King: Oh, no, not again. I hate this show, but it’s the news of the day, so we have to do it. It takes no brains to do Anna Nicole Smith tonight. There is no inventiveness to it, no challenge.
SPIEGEL: Why don’t you just refuse to do these tabloid stories?
King: Of course I could say no. But then they (the network) would say you’ve got to keep up with the ratings. And I do understand what they are facing. You win some, you lose some. But if they were to go too far, then I wouldn’t do it. A colleague once told me that, “If I put a couple having intercourse on TV at 9 p.m., I could win tonight.”
SPIEGEL: The character of news has changed, hasn’t it?
King: That’s the downside.
SPIEGEL: Even a star like you is powerless to stop it?
King: Sometimes it’s easier for management to take the easy way. If you want to do a show on the Middle East you will not get good numbers. Even though you can certainly say that the Middle East is certainly more important than Anna Nicole Smith. Who would deny that?
SPIEGEL: How do you deal with the competition?

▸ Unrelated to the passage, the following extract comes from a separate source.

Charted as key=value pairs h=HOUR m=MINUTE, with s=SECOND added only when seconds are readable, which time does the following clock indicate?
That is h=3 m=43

King: An absurd competition has broken out between the talk shows. They have Anna Nicole’s brother? Then we need her doctor. Or sister. But it isn’t important. I mean, it has no effect on your life. Would we have done that years ago? In my radio days and in early television maybe one show would have been done about Anna Nicole. But Anna Nicole Smith wouldn’t have been a figure 40 years ago because she didn’t do anything. So it’s a story because it’s a story. Corporations today are run by accountants. In those days they were run by broadcasters, and they understood better what a broadcaster did. Now it comes from accounting and accounting is all about the bottom line
Wonder if King would be so candid and outspoken if this interview had been with a domestic media outlet?